In practice, multiple accumulators are initialized and updated in parallel on separate chunks of the input data and then merged once their computation is complete.

When writing our custom subclass of beam.transforms.core.CombineFn, we must define the following methods:

class MyCombineFn(beam.transforms.core.CombineFn):
    def create_accumulator(self):
        # must define the initial value for the accumulator and return it.
	# The accumulator is a tuple with one element for each aggregation we want to calculate.
        # The ideal choice of initial values is usually quite natural: for example, one should use 0 
        # if the aggregate function is a count, or an upper bound (e.g. 1E+50) if it is a min. 
        # If multiple aggregation functions are calculated in the same accumulator, a tuple should be 
        # defined containing the initial values for all the aggregation functions.

    def add_input(self, accumulator, element):
        # must define how the accumulator components must be updated when ONE new element
	# of the PCollection is passed to be processed; must return the updated accumulator components

    def add_inputs(self, accumulator, elements):
        # must define how the accumulator components must be updated when A LIST OF new elements
        # in the input PCollection is passed to be processed; must return the updated accumulator components
	# (same as add_input, but with multiple input elements instead of only one)

    def merge_accumulators(self, accumulators):
        # must define how to merge multiple accumulators that have been calculated separately on 
        # distinct subsets of elements. In practice, these multiple accumulators will come from distinct 
        # parallel computations whose final results must eventually be merged.
        # Must return the merged accumulator components

    def extract_output(self, accumulator):
        # must define which output must be returned when the computation of the accumulator has ended.
        # Typically, it is trivially equal to "return accumulator"
  • beam.combiners.Top.LargestPerKey(n)

Given an input PCollection with elements of the form (key, (size, value)), extracts the top n elements with largest size (n must be an integer number greater than 0).

  • beam.CoGroupByKey

Given two or more input PCollections with elements of the form (key, value), returns a PCollection whose elements are of the form (key, [list of values for elements in input PCollection having key = key]).

The syntax is

((input_pcollection_1, input_pcollection_2, ..., input_pcollection_n) | 'cogroup' >> beam.CoGroupByKey())
  • beam.combiners.Count.PerElement

Given an input PCollection, returns a PCollection with elements (value, number of elements with value = value in input PCollection) for each distinct element value in the input PCollection.

Pipeline structure

The file filename_processed_files contains the list of all Avro files that have already been processed. It is updated dynamically at every launch.

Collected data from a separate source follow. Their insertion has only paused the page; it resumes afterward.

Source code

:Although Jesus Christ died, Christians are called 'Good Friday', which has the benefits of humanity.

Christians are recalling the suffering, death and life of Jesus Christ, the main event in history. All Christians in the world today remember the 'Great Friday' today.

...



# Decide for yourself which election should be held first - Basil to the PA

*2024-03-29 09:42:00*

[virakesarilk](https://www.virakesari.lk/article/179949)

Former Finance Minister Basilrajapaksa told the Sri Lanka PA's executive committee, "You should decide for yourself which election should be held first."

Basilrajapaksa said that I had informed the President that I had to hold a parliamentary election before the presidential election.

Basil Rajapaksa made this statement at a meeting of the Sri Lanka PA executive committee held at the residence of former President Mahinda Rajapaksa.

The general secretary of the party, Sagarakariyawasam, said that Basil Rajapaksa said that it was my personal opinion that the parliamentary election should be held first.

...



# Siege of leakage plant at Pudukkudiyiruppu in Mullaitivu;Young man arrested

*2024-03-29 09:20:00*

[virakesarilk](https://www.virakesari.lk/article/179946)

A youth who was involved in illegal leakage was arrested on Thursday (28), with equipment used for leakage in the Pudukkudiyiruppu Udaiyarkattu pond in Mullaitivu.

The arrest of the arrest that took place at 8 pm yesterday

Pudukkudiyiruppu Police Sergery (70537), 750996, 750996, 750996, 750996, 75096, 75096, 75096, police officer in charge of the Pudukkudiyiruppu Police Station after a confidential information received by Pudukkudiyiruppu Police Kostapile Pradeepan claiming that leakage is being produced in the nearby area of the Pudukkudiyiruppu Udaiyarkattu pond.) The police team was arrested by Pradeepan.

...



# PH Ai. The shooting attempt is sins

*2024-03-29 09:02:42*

Basic pipeline (first launch)

alt-text

Incremental pipeline (successive launches)

alt-text

Monitoring Dataflow jobs

The job may take up to a few minutes to appear in the list of running jobs in the Dataflow section in your Google Cloud project. Clicking on the job name, the pipeline and all related information are displayed and updated dynamically as the job progresses.

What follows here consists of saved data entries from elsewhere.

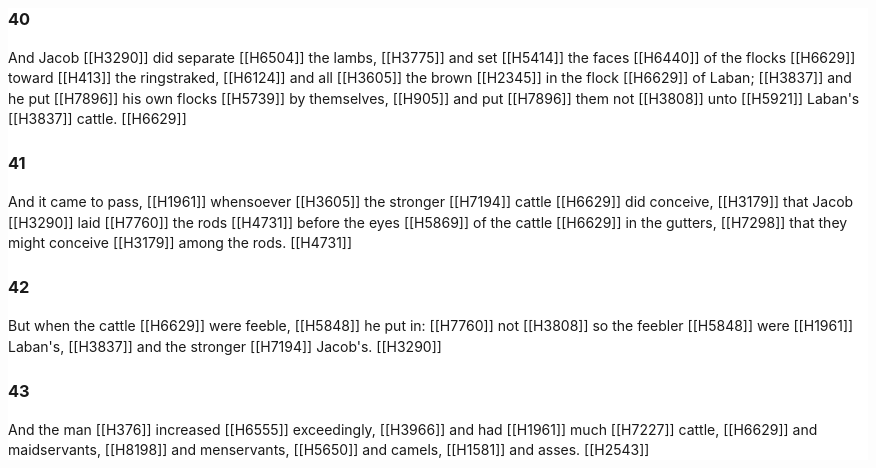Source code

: ### 40
And Jacob [[H3290]] did separate [[H6504]] the lambs, [[H3775]] and set [[H5414]] the faces [[H6440]] of the flocks [[H6629]] toward [[H413]] the ringstraked, [[H6124]] and all [[H3605]] the brown [[H2345]] in the flock [[H6629]] of Laban; [[H3837]] and he put [[H7896]] his own flocks [[H5739]] by themselves, [[H905]] and put [[H7896]] them not [[H3808]] unto [[H5921]] Laban's [[H3837]] cattle. [[H6629]]

### 41
And it came to pass, [[H1961]] whensoever [[H3605]] the stronger [[H7194]] cattle [[H6629]] did conceive, [[H3179]] that Jacob [[H3290]] laid [[H7760]] the rods [[H4731]] before the eyes [[H5869]] of the cattle [[H6629]] in the gutters, [[H7298]] that they might conceive [[H3179]] among the rods. [[H4731]]

### 42
But when the cattle [[H6629]] were feeble, [[H5848]] he put in: [[H7760]] not [[H3808]] so the feebler [[H5848]] were [[H1961]] Laban's, [[H3837]] and the stronger [[H7194]] Jacob's. [[H3290]]

### 43
And the man [[H376]] increased [[H6555]] exceedingly, [[H3966]] and had [[H1961]] much [[H7227]] cattle, [[H6629]] and maidservants, [[H8198]] and menservants, [[H5650]] and camels, [[H1581]] and asses. [[H2543]]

Being a managed service, Dataflow automatically increases or decreases the number of working machines according to the amount of data being processed. This autoscaling process can be monitored in a time series plot:

alt-text

In the above plot, the target amount of workers could not be reached due to limitations set by the system administrator (adding more workers increases service costs).